◆ **Prompt**
Answer with the exact lines of the following material from the one containing "1 General information" through the one containing "1202 Geneva, Switzerland.", both end lines included.

◆ **Material provided**

---------------

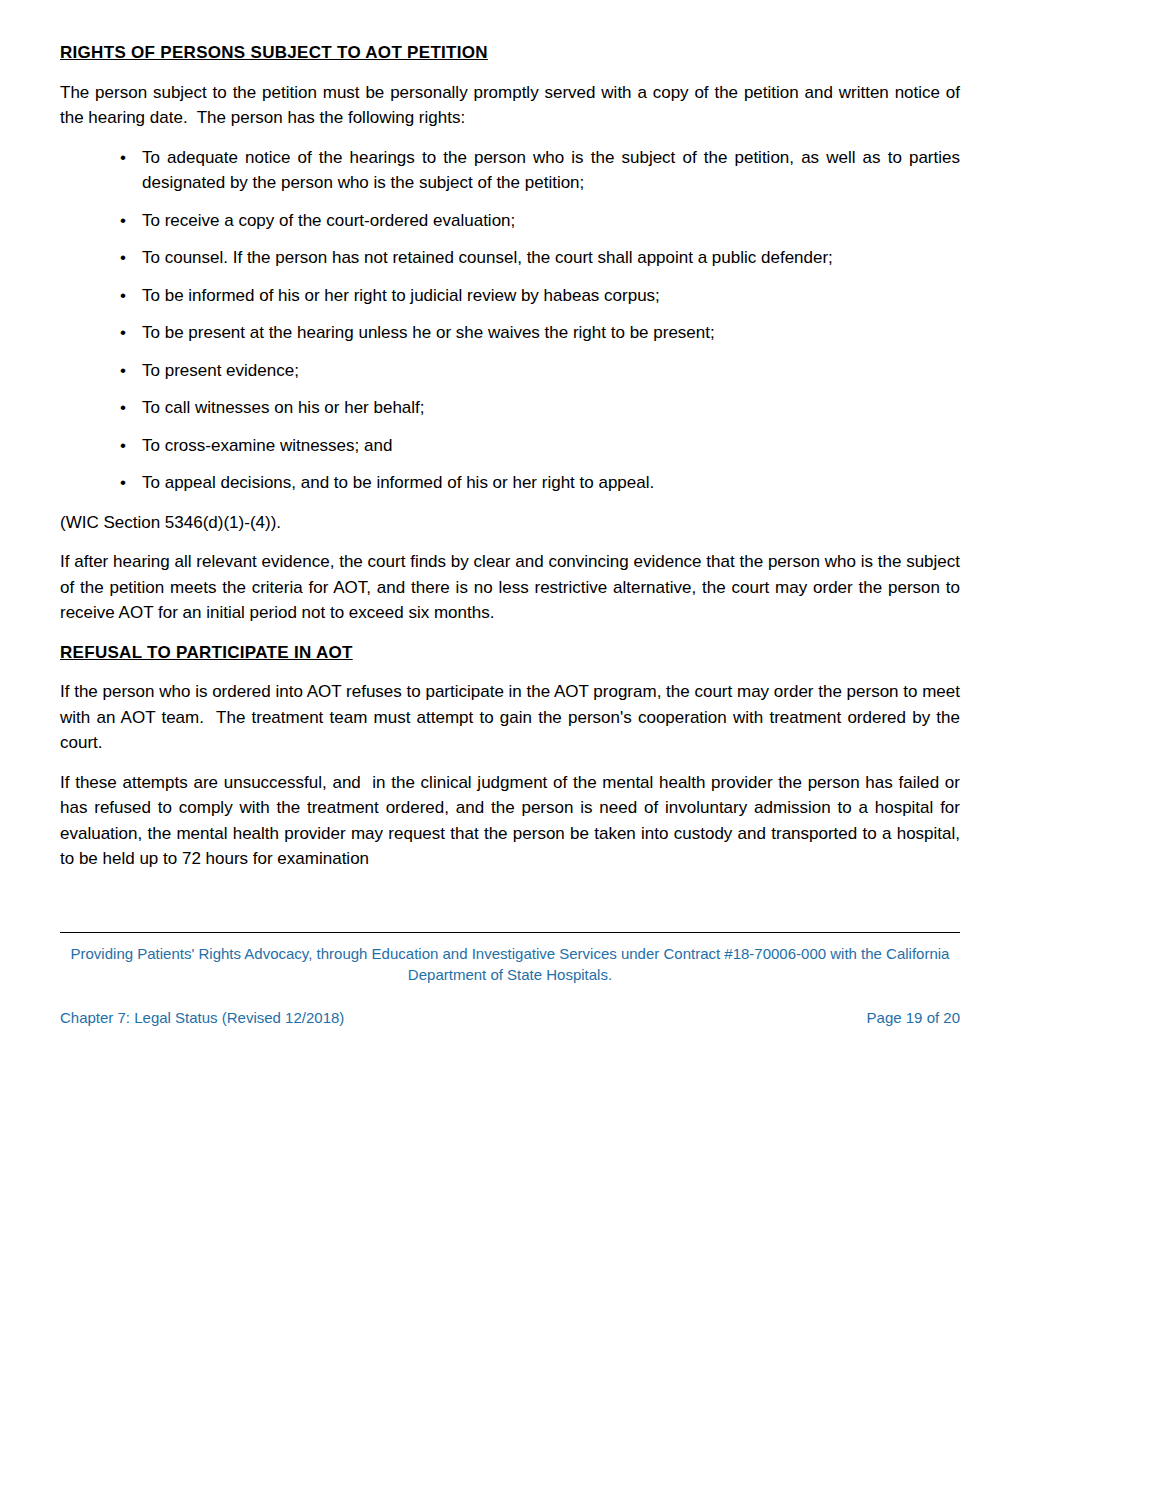RIGHTS OF PERSONS SUBJECT TO AOT PETITION
The person subject to the petition must be personally promptly served with a copy of the petition and written notice of the hearing date. The person has the following rights:
To adequate notice of the hearings to the person who is the subject of the petition, as well as to parties designated by the person who is the subject of the petition;
To receive a copy of the court-ordered evaluation;
To counsel. If the person has not retained counsel, the court shall appoint a public defender;
To be informed of his or her right to judicial review by habeas corpus;
To be present at the hearing unless he or she waives the right to be present;
To present evidence;
To call witnesses on his or her behalf;
To cross-examine witnesses; and
To appeal decisions, and to be informed of his or her right to appeal.
(WIC Section 5346(d)(1)-(4)).
If after hearing all relevant evidence, the court finds by clear and convincing evidence that the person who is the subject of the petition meets the criteria for AOT, and there is no less restrictive alternative, the court may order the person to receive AOT for an initial period not to exceed six months.
REFUSAL TO PARTICIPATE IN AOT
If the person who is ordered into AOT refuses to participate in the AOT program, the court may order the person to meet with an AOT team. The treatment team must attempt to gain the person's cooperation with treatment ordered by the court.
If these attempts are unsuccessful, and in the clinical judgment of the mental health provider the person has failed or has refused to comply with the treatment ordered, and the person is need of involuntary admission to a hospital for evaluation, the mental health provider may request that the person be taken into custody and transported to a hospital, to be held up to 72 hours for examination
Providing Patients' Rights Advocacy, through Education and Investigative Services under Contract #18-70006-000 with the California Department of State Hospitals.
Chapter 7: Legal Status (Revised 12/2018) Page 19 of 20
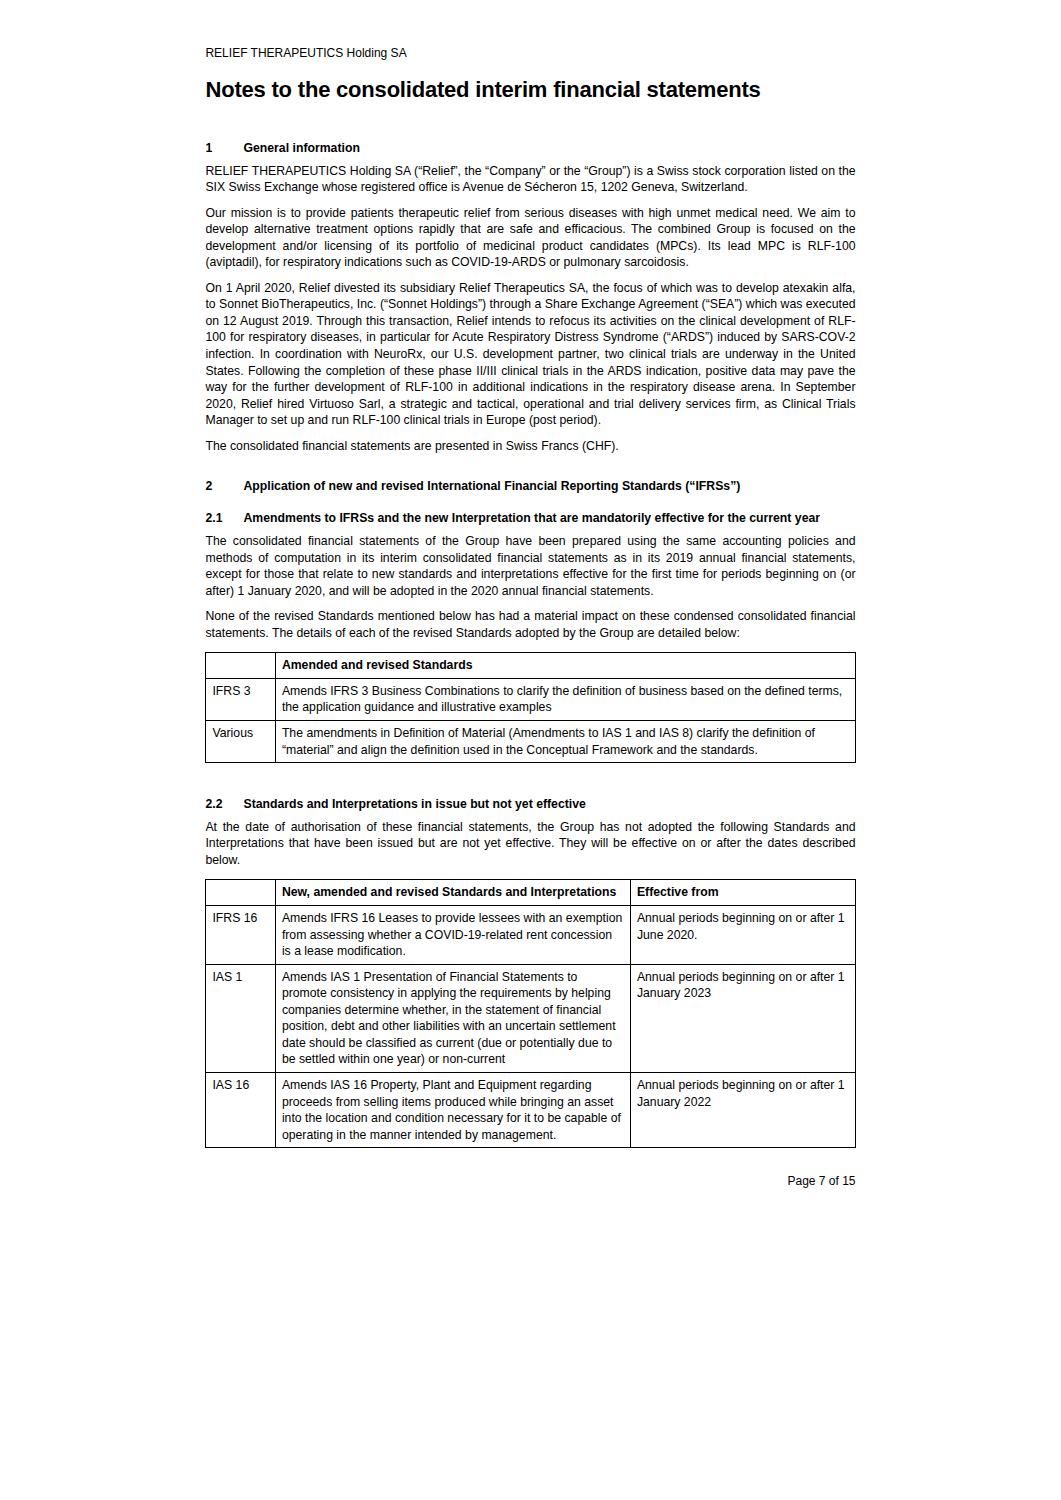RELIEF THERAPEUTICS Holding SA
Notes to the consolidated interim financial statements
1 General information
RELIEF THERAPEUTICS Holding SA (“Relief”, the “Company” or the “Group”) is a Swiss stock corporation listed on the SIX Swiss Exchange whose registered office is Avenue de Sécheron 15, 1202 Geneva, Switzerland.
Our mission is to provide patients therapeutic relief from serious diseases with high unmet medical need. We aim to develop alternative treatment options rapidly that are safe and efficacious. The combined Group is focused on the development and/or licensing of its portfolio of medicinal product candidates (MPCs). Its lead MPC is RLF-100 (aviptadil), for respiratory indications such as COVID-19-ARDS or pulmonary sarcoidosis.
On 1 April 2020, Relief divested its subsidiary Relief Therapeutics SA, the focus of which was to develop atexakin alfa, to Sonnet BioTherapeutics, Inc. (“Sonnet Holdings”) through a Share Exchange Agreement (“SEA”) which was executed on 12 August 2019. Through this transaction, Relief intends to refocus its activities on the clinical development of RLF-100 for respiratory diseases, in particular for Acute Respiratory Distress Syndrome (“ARDS”) induced by SARS-COV-2 infection. In coordination with NeuroRx, our U.S. development partner, two clinical trials are underway in the United States. Following the completion of these phase II/III clinical trials in the ARDS indication, positive data may pave the way for the further development of RLF-100 in additional indications in the respiratory disease arena. In September 2020, Relief hired Virtuoso Sarl, a strategic and tactical, operational and trial delivery services firm, as Clinical Trials Manager to set up and run RLF-100 clinical trials in Europe (post period).
The consolidated financial statements are presented in Swiss Francs (CHF).
2 Application of new and revised International Financial Reporting Standards (“IFRSs”)
2.1 Amendments to IFRSs and the new Interpretation that are mandatorily effective for the current year
The consolidated financial statements of the Group have been prepared using the same accounting policies and methods of computation in its interim consolidated financial statements as in its 2019 annual financial statements, except for those that relate to new standards and interpretations effective for the first time for periods beginning on (or after) 1 January 2020, and will be adopted in the 2020 annual financial statements.
None of the revised Standards mentioned below has had a material impact on these condensed consolidated financial statements. The details of each of the revised Standards adopted by the Group are detailed below:
| | Amended and revised Standards |
| IFRS 3 | Amends IFRS 3 Business Combinations to clarify the definition of business based on the defined terms, the application guidance and illustrative examples |
| Various | The amendments in Definition of Material (Amendments to IAS 1 and IAS 8) clarify the definition of “material” and align the definition used in the Conceptual Framework and the standards. |
2.2 Standards and Interpretations in issue but not yet effective
At the date of authorisation of these financial statements, the Group has not adopted the following Standards and Interpretations that have been issued but are not yet effective. They will be effective on or after the dates described below.
| | New, amended and revised Standards and Interpretations | Effective from |
| IFRS 16 | Amends IFRS 16 Leases to provide lessees with an exemption from assessing whether a COVID-19-related rent concession is a lease modification. | Annual periods beginning on or after 1 June 2020. |
| IAS 1 | Amends IAS 1 Presentation of Financial Statements to promote consistency in applying the requirements by helping companies determine whether, in the statement of financial position, debt and other liabilities with an uncertain settlement date should be classified as current (due or potentially due to be settled within one year) or non-current | Annual periods beginning on or after 1 January 2023 |
| IAS 16 | Amends IAS 16 Property, Plant and Equipment regarding proceeds from selling items produced while bringing an asset into the location and condition necessary for it to be capable of operating in the manner intended by management. | Annual periods beginning on or after 1 January 2022 |
Page 7 of 15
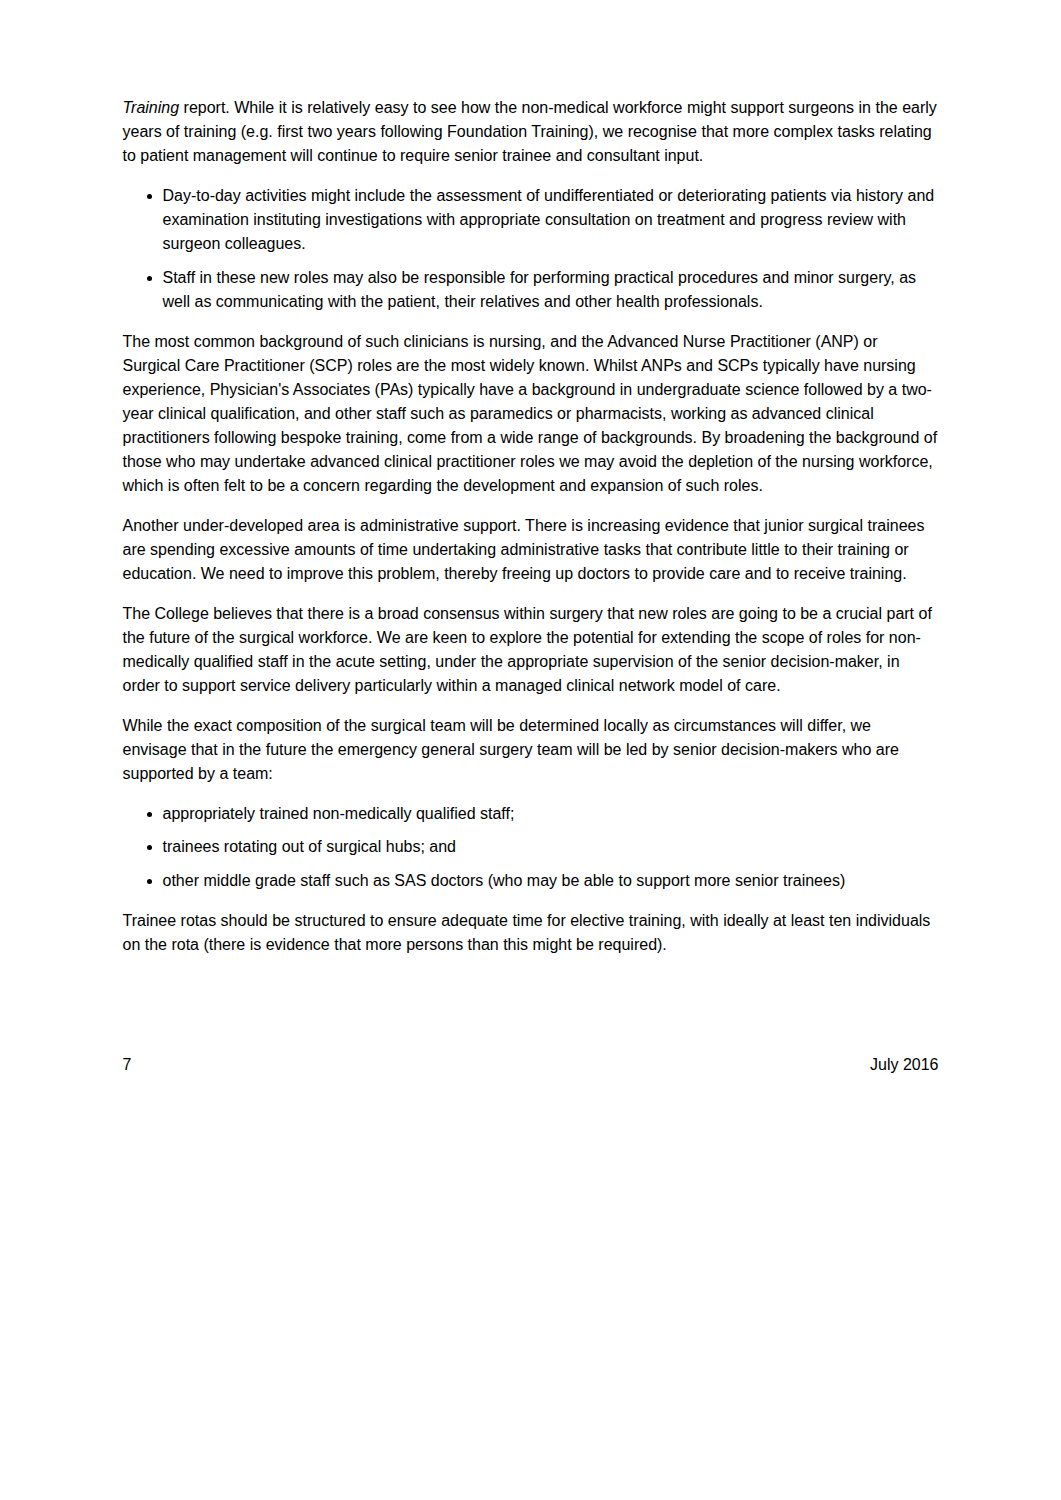Training report. While it is relatively easy to see how the non-medical workforce might support surgeons in the early years of training (e.g. first two years following Foundation Training), we recognise that more complex tasks relating to patient management will continue to require senior trainee and consultant input.
Day-to-day activities might include the assessment of undifferentiated or deteriorating patients via history and examination instituting investigations with appropriate consultation on treatment and progress review with surgeon colleagues.
Staff in these new roles may also be responsible for performing practical procedures and minor surgery, as well as communicating with the patient, their relatives and other health professionals.
The most common background of such clinicians is nursing, and the Advanced Nurse Practitioner (ANP) or Surgical Care Practitioner (SCP) roles are the most widely known. Whilst ANPs and SCPs typically have nursing experience, Physician's Associates (PAs) typically have a background in undergraduate science followed by a two-year clinical qualification, and other staff such as paramedics or pharmacists, working as advanced clinical practitioners following bespoke training, come from a wide range of backgrounds. By broadening the background of those who may undertake advanced clinical practitioner roles we may avoid the depletion of the nursing workforce, which is often felt to be a concern regarding the development and expansion of such roles.
Another under-developed area is administrative support. There is increasing evidence that junior surgical trainees are spending excessive amounts of time undertaking administrative tasks that contribute little to their training or education. We need to improve this problem, thereby freeing up doctors to provide care and to receive training.
The College believes that there is a broad consensus within surgery that new roles are going to be a crucial part of the future of the surgical workforce. We are keen to explore the potential for extending the scope of roles for non-medically qualified staff in the acute setting, under the appropriate supervision of the senior decision-maker, in order to support service delivery particularly within a managed clinical network model of care.
While the exact composition of the surgical team will be determined locally as circumstances will differ, we envisage that in the future the emergency general surgery team will be led by senior decision-makers who are supported by a team:
appropriately trained non-medically qualified staff;
trainees rotating out of surgical hubs; and
other middle grade staff such as SAS doctors (who may be able to support more senior trainees)
Trainee rotas should be structured to ensure adequate time for elective training, with ideally at least ten individuals on the rota (there is evidence that more persons than this might be required).
7 July 2016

---------------

◆ **Completed exercise**
1 General information
RELIEF THERAPEUTICS Holding SA (“Relief”, the “Company” or the “Group”) is a Swiss stock corporation listed on the SIX Swiss Exchange whose registered office is Avenue de Sécheron 15, 1202 Geneva, Switzerland.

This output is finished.